As AI technologies reshape everything from daily routines to creative industries, Good Systems is examining those impacts from multiple angles. Last year, the initiative launched cross-cutting themes to connect its six core research projects and explore questions that span technical, ethical and social domains.
One of the scholars continuing that work is Moody College of Communication postdoctoral fellow Jared Jensen, whose Knowledge, Generative AI and Power theme focuses on two interweaving concepts: how interdisciplinary teams pursue “ethical AI,” and how generative technologies are transforming creative labor and power dynamics.
To understand how research teams define and apply ethics in AI development, Jensen conducted interviews with 30 Good Systems researchers and reviewed their project documents to analyze what he calls ethical boundaries — the shifting limits that determine which ethical issues a project emphasizes, and which remain outside its scope. “We all start with broad, aspirational frameworks, but as projects evolve, those frameworks become bounded,” he said. “Recognizing those boundaries helps us understand how knowledge and ethics are actually organized in collaborative AI work.”
His second research stream investigates how generative AI alters creative production.
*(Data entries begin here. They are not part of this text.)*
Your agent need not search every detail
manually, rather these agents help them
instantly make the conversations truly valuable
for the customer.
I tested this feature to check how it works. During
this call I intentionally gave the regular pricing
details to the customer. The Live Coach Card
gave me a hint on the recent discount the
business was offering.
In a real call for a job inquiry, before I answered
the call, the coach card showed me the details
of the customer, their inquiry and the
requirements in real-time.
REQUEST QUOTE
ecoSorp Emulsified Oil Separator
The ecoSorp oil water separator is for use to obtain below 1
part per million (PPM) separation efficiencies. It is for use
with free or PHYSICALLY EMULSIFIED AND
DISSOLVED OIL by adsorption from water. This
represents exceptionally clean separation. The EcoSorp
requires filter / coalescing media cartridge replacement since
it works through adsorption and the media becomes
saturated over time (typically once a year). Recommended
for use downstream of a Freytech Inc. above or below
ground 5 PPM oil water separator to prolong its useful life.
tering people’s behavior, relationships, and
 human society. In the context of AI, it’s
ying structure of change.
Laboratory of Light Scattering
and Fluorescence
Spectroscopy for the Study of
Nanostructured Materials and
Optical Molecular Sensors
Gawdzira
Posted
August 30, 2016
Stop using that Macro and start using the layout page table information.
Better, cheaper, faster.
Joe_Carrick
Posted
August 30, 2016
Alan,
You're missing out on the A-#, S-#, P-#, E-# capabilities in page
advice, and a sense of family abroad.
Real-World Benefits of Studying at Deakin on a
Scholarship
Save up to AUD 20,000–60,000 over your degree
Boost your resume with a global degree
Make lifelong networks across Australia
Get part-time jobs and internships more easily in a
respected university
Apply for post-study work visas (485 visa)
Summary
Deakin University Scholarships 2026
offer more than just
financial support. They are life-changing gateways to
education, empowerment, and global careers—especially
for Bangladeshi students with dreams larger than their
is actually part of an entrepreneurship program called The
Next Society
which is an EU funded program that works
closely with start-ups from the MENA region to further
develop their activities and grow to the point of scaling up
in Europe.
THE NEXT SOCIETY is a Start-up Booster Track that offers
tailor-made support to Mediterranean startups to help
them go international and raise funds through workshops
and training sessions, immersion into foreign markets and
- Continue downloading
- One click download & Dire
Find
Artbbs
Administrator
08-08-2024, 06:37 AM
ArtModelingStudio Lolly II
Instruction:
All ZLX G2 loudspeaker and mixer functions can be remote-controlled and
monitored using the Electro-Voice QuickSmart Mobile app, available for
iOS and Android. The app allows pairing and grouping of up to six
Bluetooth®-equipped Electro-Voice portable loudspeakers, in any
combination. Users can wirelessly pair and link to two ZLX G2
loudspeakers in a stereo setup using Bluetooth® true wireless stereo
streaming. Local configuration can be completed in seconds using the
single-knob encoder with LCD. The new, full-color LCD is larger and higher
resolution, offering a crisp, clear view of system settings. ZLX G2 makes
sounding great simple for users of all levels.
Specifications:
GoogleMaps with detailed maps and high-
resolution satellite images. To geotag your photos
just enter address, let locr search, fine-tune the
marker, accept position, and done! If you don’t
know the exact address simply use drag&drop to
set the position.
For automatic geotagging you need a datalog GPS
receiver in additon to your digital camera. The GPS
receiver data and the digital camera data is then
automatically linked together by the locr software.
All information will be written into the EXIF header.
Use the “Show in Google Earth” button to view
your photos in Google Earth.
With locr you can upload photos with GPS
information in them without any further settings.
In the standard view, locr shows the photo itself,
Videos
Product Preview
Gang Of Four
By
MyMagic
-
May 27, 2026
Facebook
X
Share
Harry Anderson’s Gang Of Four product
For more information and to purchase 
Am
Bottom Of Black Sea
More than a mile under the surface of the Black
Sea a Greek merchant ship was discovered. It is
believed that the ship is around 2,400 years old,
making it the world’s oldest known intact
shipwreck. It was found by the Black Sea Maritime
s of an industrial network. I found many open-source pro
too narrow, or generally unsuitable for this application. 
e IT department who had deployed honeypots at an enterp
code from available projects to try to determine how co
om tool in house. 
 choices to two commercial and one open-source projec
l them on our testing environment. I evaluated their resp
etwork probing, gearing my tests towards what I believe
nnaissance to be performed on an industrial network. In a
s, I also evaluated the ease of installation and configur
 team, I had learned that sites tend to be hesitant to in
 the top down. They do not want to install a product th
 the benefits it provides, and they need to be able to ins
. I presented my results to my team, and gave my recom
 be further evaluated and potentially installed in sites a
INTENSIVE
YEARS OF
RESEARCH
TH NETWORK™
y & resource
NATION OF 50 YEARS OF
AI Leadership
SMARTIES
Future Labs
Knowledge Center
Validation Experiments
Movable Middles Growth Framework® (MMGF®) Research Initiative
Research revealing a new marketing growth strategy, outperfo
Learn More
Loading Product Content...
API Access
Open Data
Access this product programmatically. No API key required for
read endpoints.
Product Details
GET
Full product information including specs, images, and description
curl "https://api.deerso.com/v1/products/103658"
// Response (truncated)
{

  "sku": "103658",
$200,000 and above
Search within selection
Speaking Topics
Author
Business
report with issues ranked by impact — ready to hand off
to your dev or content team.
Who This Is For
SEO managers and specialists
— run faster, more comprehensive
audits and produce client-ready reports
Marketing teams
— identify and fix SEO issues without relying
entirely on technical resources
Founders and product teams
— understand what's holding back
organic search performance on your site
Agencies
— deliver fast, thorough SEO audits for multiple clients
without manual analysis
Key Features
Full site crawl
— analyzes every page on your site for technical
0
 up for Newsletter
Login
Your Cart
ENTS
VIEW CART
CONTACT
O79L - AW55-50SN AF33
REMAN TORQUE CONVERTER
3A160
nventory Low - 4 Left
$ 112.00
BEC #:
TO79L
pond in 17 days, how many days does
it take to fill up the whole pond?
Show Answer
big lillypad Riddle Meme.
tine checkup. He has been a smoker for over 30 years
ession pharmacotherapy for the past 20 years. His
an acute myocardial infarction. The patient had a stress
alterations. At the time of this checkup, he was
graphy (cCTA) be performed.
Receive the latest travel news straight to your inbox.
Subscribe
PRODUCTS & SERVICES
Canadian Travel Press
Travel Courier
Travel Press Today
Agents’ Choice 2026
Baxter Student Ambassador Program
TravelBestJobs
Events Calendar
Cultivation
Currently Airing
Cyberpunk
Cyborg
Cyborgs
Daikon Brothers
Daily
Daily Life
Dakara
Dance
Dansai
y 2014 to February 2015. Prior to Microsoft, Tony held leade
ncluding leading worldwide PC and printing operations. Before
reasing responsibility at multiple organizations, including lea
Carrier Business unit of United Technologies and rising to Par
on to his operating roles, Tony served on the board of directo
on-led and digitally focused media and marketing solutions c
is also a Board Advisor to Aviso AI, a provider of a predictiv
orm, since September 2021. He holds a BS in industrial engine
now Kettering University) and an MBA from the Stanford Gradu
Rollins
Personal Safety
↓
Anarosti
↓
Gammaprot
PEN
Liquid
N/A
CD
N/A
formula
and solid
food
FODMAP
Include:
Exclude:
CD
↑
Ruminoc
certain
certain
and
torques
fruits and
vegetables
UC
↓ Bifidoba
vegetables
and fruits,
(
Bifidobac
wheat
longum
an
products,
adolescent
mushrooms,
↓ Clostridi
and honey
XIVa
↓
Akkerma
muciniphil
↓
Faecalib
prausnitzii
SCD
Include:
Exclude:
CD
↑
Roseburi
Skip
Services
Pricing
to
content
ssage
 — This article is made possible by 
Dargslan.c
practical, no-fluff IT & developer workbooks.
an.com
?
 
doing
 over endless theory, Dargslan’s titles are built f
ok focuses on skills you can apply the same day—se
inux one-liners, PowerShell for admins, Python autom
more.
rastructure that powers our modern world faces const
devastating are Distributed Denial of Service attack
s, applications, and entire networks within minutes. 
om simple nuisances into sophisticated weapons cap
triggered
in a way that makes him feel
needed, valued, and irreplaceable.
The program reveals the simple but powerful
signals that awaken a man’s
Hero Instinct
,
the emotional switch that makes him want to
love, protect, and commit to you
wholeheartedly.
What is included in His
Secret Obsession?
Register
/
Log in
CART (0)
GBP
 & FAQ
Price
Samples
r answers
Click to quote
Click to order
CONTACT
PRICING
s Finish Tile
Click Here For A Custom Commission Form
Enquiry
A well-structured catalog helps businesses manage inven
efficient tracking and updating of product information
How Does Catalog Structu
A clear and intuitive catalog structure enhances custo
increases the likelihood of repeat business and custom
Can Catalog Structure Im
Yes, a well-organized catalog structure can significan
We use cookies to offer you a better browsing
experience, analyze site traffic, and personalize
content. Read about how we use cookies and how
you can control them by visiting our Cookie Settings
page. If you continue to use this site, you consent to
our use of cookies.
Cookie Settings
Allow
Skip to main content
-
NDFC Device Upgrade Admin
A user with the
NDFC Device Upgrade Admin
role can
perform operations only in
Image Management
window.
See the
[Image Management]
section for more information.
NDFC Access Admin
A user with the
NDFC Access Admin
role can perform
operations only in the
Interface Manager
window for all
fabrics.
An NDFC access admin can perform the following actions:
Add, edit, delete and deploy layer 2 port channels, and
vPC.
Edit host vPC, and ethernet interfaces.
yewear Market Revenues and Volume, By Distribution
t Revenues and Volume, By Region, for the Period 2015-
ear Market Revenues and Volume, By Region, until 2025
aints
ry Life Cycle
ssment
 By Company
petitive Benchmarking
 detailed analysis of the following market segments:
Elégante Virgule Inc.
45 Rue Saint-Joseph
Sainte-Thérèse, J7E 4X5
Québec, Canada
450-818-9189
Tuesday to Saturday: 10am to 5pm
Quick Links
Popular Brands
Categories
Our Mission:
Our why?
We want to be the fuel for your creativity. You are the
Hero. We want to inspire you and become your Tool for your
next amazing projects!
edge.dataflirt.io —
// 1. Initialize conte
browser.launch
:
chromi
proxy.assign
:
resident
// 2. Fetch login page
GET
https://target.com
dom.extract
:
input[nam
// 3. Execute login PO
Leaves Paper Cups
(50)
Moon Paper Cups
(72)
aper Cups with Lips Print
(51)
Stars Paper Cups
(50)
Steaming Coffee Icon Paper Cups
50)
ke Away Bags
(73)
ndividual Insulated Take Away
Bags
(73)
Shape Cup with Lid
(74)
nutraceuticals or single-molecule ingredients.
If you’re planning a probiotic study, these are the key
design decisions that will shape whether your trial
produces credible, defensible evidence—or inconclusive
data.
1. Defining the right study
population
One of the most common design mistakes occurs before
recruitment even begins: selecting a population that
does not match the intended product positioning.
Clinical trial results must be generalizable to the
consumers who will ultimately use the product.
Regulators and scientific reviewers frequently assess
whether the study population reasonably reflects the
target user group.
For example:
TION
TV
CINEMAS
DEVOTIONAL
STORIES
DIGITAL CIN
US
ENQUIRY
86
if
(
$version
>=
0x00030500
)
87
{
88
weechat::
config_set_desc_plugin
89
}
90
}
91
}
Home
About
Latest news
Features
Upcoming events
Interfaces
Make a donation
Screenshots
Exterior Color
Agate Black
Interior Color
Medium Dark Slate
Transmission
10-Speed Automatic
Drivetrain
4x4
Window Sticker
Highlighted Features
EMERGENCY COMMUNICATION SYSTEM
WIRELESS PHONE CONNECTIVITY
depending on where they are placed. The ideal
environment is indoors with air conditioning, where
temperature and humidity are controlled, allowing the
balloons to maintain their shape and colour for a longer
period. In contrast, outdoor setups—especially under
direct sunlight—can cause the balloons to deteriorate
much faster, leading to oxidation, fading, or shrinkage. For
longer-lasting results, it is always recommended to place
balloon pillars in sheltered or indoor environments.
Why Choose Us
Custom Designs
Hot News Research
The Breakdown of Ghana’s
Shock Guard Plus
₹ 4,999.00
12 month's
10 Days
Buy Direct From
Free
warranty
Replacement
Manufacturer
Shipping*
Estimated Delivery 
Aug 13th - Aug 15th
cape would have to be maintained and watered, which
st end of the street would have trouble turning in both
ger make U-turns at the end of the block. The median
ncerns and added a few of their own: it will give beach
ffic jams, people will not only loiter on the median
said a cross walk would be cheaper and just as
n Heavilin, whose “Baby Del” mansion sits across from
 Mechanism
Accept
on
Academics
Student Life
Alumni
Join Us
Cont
Working with Good Systems’ Dhiraj Murthy, Sharon Strover and Sam Baker, Jensen conceived generative AI as a form of automation that draws from and recombines existing creative content while increasing economic uncertainty for creative workers. “By studying both ethical boundaries in research and power dynamics in creative industries,” Murthy said, “Jared connects the internal and external dimensions of responsible AI — how we build it and how it reshapes society.”
Jensen and his team also explore the concept of “distanciation,” the growing gap between creators and their work as technology mediates the creative process. “I can sit down with a paint brush, make a painting and then I have a physical object,” Jensen said, “but if an object is mediated by a technology that draws on a bunch of different creative artifacts at once, what place does that put me in as a creative worker, and what does that mean?”
Jensen’s collaboration with Baker, an English professor, began when the two connected over their shared interest in creativity and technology. “That’s one of the brilliant things about this cross-cutting theme,” Jensen said. “We can collaborate across disciplines with different people and bring those different bodies of literature together.… You start answering questions in different ways.”
Over the coming year, Jensen plans to take his research into the field, studying how musicians navigate an AI-saturated creative landscape, a subject that has taken on new resonance with the recent success of an AI-written country hit.
As a musician himself, Jensen says that background helps him connect with participants. “Not only does it complement my interests,” he said, “it also makes it a little bit easier in the sense that when I go into a music-oriented space, I know the language that they speak already.”